Essential elements of feature activation, such as data confidentiality and Intellectual Property (IP) protection are examined to provide functional security requirements that ensures adequate vehicle security. The system is able to map vehicle requirements to the inherent commands and features found within the TPM 2.0. In turn, this provides detailed access policy concepts directly to the vehicle. These are requirements which specify how access to the vehicle is managed, and who has the permission to do so.
Smartphones not only come in handy for booking driverless cars but are also an essential tool for authentication. Within the system, an authentication token can be stored within the device which enables users to store a signature key within an isolated environment. This key attests the identity of the user, communicating with the vehicle and the backend system responsible for managing the roles and rights of a user and enables feature activation.
During testing, a proof-of-concept prototype was implemented within the system to mirror current electronic control units (ECU), infotainment systems and Android smartphones to efficiently evaluate performance. This meant TCG could review comparable results to real-life use cases and establish better authentication and access control, alongside stronger security measures for the vehicle.
Trusted computing for the automotive industry
Using the TPM 2.0 as a trust anchor – an authoritative entity that enforces strong security policies for accessing stored keys – enables vehicles to withstand software and hardware attacks. Within the car itself, the TPM 2.0 acts as the endpoint for all internal and external communications, conversing with the ECU and the owner’s authentication token (often a smartphone) through secured end-to-end channels over the internet or internal bus system. This helps to prevent malicious, unauthorized entities from gaining access to the vehicle or its key systems.

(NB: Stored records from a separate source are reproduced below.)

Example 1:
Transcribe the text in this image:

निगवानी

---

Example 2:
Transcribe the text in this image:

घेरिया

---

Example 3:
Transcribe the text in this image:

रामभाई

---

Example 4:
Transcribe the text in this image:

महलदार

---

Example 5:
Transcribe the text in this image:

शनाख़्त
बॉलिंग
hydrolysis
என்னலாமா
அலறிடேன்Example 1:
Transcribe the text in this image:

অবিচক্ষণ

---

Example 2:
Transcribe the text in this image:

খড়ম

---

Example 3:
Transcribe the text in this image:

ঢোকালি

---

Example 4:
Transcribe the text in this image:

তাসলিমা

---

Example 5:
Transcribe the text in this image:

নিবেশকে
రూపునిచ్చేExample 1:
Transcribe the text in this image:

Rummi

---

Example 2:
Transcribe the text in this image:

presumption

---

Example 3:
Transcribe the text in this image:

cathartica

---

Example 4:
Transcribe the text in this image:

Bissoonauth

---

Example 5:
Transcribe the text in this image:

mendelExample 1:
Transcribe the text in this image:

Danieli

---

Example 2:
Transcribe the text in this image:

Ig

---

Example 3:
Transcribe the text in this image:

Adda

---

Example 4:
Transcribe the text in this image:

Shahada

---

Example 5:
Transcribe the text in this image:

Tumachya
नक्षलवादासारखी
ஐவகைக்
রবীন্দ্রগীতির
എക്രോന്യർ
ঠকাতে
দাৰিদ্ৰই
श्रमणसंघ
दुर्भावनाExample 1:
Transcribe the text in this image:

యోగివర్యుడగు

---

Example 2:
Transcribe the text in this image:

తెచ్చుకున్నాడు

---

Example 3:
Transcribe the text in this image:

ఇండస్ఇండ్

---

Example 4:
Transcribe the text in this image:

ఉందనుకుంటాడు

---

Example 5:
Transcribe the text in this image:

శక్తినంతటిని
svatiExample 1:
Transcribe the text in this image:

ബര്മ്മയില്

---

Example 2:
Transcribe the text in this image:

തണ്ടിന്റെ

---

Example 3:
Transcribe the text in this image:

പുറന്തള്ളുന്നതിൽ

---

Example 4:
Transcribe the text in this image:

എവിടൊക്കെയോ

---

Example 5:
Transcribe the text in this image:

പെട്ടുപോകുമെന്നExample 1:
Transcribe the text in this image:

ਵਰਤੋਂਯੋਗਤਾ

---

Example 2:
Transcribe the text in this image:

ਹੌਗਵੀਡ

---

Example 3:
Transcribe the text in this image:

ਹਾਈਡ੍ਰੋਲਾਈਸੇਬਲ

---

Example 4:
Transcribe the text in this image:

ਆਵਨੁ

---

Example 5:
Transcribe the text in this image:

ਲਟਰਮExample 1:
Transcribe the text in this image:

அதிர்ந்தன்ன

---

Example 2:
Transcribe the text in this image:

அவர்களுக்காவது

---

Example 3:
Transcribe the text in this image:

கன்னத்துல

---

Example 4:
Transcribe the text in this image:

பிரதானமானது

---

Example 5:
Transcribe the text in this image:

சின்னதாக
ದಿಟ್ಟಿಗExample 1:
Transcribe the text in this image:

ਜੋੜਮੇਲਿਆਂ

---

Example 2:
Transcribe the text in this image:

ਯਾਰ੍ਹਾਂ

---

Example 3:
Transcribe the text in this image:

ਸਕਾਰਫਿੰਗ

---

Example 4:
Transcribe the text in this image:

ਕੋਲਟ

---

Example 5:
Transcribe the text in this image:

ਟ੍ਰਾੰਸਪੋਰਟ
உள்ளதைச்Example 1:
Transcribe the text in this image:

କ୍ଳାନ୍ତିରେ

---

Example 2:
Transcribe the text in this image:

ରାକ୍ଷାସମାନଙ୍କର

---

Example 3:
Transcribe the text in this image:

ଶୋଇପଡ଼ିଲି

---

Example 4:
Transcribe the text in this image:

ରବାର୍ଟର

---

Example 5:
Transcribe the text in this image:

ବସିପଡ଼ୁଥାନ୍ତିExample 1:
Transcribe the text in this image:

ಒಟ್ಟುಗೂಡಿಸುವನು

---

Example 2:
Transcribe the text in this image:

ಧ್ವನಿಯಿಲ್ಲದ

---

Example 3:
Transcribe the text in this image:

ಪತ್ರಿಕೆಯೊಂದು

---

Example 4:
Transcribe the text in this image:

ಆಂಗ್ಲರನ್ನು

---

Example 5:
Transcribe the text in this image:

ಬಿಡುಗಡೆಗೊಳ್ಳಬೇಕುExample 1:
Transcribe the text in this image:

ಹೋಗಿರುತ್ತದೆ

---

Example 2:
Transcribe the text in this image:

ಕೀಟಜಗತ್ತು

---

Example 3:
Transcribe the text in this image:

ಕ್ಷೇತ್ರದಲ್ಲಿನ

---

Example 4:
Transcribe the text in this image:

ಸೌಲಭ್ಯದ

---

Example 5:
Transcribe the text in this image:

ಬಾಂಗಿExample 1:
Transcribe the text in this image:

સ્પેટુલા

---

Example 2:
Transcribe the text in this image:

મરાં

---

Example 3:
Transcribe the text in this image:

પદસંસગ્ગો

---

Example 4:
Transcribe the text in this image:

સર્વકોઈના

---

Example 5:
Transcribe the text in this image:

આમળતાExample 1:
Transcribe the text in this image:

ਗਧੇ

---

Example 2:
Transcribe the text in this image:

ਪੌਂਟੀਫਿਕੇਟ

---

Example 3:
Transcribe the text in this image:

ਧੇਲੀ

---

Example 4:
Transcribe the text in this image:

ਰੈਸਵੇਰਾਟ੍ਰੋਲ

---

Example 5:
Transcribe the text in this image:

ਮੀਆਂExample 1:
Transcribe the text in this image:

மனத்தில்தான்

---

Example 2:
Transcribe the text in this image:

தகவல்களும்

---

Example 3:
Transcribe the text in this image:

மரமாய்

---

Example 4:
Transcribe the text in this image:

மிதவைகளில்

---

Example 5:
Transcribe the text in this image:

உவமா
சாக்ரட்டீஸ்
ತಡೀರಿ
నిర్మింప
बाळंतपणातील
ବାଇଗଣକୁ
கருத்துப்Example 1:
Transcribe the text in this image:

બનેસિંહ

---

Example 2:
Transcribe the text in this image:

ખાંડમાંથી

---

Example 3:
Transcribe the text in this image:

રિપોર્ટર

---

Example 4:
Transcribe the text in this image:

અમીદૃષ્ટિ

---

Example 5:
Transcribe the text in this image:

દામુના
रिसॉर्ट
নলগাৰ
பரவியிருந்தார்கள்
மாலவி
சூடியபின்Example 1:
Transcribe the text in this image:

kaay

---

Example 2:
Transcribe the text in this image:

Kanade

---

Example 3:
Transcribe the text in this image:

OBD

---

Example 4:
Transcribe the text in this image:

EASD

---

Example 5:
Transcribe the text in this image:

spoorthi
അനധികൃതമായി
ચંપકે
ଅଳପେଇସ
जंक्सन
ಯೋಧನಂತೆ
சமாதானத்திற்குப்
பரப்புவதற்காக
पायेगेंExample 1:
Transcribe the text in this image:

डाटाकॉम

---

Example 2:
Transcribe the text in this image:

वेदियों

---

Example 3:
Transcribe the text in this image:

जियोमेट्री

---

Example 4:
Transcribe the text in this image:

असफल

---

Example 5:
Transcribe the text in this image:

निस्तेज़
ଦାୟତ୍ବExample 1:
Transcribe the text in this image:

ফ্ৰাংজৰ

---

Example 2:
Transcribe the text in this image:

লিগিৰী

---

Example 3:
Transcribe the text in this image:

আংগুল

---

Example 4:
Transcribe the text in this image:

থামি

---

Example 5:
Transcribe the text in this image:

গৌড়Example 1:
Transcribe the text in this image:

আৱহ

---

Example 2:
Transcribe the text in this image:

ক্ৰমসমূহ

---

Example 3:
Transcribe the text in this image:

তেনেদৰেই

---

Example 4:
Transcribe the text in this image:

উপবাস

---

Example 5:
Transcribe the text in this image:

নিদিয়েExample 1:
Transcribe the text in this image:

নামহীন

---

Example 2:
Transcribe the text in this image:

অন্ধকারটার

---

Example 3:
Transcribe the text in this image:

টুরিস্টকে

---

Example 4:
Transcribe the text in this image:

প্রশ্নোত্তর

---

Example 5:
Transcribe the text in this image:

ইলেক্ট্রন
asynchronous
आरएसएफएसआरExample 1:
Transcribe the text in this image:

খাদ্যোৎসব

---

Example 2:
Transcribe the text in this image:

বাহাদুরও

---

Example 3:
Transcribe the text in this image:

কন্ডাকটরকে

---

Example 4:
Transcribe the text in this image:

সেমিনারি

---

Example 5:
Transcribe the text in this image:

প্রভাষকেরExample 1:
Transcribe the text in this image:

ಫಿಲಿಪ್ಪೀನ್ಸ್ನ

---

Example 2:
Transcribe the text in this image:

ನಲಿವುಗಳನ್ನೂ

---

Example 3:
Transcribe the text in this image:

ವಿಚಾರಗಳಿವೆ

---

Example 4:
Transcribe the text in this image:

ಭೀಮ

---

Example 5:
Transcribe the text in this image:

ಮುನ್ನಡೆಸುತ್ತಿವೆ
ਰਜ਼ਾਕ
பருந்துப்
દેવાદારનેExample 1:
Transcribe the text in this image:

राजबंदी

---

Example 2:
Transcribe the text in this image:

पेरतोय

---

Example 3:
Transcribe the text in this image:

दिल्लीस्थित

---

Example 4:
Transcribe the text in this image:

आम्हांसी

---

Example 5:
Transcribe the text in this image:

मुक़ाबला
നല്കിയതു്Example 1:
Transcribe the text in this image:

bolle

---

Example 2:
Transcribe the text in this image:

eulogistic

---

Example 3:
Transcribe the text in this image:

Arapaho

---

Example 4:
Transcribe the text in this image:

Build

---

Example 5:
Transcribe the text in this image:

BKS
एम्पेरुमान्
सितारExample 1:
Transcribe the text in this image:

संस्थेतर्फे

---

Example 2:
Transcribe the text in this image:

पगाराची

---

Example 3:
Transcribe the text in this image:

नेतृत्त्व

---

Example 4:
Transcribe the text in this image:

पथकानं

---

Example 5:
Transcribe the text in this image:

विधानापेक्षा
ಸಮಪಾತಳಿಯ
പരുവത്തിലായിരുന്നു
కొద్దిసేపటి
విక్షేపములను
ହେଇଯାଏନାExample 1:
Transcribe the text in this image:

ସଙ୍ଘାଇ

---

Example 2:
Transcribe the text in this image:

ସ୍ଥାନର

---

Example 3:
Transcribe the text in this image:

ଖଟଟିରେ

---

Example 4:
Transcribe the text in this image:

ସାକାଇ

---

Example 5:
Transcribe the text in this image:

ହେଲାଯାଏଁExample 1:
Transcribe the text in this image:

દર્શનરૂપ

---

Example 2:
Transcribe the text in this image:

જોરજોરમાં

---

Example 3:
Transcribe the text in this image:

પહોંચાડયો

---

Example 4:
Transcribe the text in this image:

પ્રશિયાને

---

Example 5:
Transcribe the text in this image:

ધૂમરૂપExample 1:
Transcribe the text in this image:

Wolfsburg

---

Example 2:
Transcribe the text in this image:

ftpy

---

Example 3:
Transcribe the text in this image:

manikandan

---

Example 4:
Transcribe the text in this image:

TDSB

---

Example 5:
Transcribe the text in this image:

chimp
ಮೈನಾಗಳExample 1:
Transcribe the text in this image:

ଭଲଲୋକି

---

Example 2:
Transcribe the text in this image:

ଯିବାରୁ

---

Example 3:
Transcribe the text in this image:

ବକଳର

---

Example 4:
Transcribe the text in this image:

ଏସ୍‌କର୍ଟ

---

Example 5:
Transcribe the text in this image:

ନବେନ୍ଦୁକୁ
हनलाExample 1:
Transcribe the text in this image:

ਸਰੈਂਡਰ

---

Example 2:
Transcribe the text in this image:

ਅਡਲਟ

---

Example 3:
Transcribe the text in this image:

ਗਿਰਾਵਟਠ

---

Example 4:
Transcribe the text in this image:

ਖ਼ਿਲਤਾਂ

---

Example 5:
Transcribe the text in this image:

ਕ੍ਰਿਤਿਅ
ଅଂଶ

Through systems like the one devised by the TCG, manufacturers can trust the keys used within the in-vehicle network remain symmetric, meaning the existing protocols and architecture of the car remain untouched. This is because the keys used in the protocols can now be safely stored and accessed within the RoT. Applicable to general car or fleet sharing applications where it can be used to authenticate the immobilisers of non-autonomous vehicles, the system allows users to start the engine when required, empowering the autonomous ride-sharing concepts of the future.